Angelica Villoi is leaving Indiana University with a diploma and something almost as important.  Her mother Mariana says "She is coming out debt free - no car payments..very lucky."

Villoi and her mother have made the sacrifices and now is the pay off is " just seeing her walk in and when they said you are formally awarded this diploma, that made my heart skip a beat. It is really happening four years later.  I'm so proud of her."

This is a bittersweet day at Indiana University. During commencement the senior class remembered Lauren Spierer.

As her classmates take one last picture on campus, Lauren's picture will remain part of the Indiana University and Bloomington landscape, says Rabbi Sue Laikin Silberberg, Executive Director of Hillel at Indiana University.  

"As we come together today to celebrate and  honor the achievements of our graduates, let us also offer our prayers for the Spierer family, and friends who still feel the daily pain of Lauren's disappearance.   May we also take a moment to pray that anyone that has any information or knowledge about what happened to Lauren, also find the courage and strength to come forward and help the Spierer family to find closure to this terrible tragedy." says Silberberg.

Her parents are not in Bloomington this weekend watching the class of 2013 go out into the world.  Her father, Rob, says being here is just painful.

"What it represented to us for what could have been and Lauren not being part of graduation and everything that she could be doing now and having her life in front of her… it would have been joyous for us to be there and share it with her and all of her classmates.  It was a particularly difficult day for us." says Spierer.

Lauren was last seen in the early morning hours of June 3, 2011, after being out with friends.  There is a chance that as her class goes out into the world, information the Spierer family needs will also.

 "They are free to come forward at any point in time.  It doesn't necessarily have to be while they are in Bloomington.  I don't think it is where they are, I think it is how a person chooses to behave that is going to get us our answers." says Spierer.

 In the 22 months since Lauren was last seen, more than 1,000 tips have come into police and social media sites dedicated to finding Lauren.

 The Spierer's have plans to come back to Bloomington sometime this summer.

 The second anniversary of her disappearance is June 3rd.

Required work:
Answer from the Indiana University commencement article above:
(a) What position does Rabbi Sue Laikin Silberberg hold?
(b) When was Lauren Spierer last seen?
(c) How many tips have come in during the 22 months since she was last seen?

Excerpted records:
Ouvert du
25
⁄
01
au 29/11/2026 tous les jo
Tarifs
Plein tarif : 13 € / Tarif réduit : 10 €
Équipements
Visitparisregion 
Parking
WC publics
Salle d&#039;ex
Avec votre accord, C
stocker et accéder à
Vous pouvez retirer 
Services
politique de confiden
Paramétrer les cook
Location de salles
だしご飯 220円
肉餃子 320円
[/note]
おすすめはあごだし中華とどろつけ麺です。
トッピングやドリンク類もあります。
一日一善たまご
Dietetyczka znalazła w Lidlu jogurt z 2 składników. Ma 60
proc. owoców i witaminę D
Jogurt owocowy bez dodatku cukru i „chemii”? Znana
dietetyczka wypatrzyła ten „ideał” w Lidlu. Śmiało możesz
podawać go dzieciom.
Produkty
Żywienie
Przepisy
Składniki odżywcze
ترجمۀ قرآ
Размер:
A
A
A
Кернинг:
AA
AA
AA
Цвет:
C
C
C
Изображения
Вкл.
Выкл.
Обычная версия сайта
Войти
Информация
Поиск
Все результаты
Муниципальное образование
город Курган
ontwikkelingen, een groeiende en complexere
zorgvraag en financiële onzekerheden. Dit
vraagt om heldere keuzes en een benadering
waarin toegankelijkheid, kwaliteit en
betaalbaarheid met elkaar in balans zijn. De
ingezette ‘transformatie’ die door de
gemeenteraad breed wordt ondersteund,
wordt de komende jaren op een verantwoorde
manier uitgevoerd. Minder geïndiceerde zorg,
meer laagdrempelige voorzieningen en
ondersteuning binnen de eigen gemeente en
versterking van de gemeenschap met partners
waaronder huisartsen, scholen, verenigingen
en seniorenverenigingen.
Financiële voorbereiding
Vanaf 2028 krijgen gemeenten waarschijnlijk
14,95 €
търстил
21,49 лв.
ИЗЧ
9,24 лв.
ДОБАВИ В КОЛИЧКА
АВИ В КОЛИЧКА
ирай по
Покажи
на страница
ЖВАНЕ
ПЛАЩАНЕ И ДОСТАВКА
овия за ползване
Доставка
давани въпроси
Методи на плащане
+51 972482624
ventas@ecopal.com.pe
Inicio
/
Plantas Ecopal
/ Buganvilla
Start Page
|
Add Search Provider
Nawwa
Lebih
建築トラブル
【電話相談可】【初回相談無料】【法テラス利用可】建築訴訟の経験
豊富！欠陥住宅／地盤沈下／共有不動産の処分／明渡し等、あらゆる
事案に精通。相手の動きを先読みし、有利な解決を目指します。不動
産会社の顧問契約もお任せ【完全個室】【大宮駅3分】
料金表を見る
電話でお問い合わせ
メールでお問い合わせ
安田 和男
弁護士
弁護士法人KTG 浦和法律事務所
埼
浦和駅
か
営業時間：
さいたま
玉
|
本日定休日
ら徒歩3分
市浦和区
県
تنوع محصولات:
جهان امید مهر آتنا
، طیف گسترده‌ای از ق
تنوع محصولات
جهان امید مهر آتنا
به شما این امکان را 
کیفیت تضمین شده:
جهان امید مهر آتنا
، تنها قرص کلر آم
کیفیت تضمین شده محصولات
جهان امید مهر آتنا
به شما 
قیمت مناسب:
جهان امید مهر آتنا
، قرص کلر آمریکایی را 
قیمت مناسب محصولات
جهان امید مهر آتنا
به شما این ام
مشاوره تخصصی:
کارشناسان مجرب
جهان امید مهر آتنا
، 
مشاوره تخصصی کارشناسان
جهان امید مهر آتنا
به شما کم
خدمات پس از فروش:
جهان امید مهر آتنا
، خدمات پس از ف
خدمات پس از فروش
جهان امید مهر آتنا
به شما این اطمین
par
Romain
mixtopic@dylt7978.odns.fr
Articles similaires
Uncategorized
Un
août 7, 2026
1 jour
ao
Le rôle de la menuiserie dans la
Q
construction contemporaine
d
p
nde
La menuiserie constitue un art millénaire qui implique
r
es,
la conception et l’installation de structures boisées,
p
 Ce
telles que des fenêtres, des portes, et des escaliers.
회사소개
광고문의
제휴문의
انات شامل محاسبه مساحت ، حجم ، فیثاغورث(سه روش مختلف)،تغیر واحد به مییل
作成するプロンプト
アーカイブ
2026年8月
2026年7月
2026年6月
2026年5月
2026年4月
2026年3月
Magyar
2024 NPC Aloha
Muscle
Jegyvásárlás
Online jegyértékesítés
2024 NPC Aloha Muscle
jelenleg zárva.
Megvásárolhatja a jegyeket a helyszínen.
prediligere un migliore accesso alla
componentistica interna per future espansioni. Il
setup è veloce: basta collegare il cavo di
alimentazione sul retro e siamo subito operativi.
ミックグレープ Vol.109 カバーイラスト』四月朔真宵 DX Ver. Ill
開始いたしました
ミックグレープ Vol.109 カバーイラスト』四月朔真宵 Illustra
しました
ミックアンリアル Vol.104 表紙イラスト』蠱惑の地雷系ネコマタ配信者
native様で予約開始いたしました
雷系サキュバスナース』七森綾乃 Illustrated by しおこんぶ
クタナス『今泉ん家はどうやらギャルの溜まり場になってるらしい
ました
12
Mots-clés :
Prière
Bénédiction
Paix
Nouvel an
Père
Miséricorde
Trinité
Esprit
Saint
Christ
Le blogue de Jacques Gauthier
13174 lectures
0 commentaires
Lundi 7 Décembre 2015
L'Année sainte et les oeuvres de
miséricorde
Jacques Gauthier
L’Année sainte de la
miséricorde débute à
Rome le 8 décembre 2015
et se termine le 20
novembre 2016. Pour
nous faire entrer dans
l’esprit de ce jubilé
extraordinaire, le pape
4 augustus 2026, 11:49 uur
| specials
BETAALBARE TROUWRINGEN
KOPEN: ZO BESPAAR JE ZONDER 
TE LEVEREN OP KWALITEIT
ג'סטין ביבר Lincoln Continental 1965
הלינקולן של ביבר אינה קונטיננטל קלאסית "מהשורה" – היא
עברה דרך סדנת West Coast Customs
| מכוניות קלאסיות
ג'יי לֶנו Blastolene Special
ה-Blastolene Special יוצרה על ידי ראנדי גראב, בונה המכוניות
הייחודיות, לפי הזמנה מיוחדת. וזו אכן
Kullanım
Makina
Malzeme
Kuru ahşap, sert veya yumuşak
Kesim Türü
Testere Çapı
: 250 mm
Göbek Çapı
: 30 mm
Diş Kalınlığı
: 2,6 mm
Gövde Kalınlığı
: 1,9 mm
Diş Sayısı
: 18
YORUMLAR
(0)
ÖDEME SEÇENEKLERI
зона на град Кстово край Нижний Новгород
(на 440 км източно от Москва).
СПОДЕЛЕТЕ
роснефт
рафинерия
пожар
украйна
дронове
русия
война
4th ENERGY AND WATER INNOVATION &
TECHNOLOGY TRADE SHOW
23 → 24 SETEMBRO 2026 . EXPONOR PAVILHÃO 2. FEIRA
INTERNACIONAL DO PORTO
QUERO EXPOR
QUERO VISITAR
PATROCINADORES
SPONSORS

Output below:
(a) Executive Director of Hillel at Indiana University.
(b) In the early morning hours of June 3, 2011, after being out with friends.
(c) More than 1,000 tips, sent to police and to social media sites dedicated to finding her.